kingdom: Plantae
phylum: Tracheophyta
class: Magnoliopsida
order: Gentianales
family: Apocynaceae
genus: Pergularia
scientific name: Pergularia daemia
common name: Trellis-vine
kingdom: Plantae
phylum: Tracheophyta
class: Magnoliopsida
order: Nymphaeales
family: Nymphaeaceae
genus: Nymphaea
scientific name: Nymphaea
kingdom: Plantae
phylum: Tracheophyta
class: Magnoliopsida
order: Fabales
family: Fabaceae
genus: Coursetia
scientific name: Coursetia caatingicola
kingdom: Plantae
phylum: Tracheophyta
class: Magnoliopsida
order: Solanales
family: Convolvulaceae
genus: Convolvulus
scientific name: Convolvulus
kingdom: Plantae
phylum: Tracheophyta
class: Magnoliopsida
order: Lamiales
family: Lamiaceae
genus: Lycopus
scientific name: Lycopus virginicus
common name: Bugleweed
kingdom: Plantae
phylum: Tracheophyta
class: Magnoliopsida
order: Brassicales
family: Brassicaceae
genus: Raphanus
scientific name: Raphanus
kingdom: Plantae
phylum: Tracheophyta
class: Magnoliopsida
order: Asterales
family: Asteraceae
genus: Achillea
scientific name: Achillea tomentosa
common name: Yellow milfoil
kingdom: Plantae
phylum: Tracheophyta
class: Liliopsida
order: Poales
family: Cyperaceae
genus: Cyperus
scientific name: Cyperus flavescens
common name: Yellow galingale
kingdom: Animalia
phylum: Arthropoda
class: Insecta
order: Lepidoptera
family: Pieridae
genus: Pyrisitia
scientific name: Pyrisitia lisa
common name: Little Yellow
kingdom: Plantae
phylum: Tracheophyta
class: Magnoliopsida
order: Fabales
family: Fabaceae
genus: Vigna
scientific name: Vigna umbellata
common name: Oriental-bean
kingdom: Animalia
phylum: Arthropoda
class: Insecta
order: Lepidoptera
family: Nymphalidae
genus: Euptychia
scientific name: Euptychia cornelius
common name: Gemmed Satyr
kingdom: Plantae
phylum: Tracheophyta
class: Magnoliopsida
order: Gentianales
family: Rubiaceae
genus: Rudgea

****************

▶ [EXERCISE DESCRIPTION] Count the lines in the listing above that contain the string "common", treating uppercase and lowercase letters as different. Reply with the number alone.

▶ [REPLY TO THE EXERCISE] 7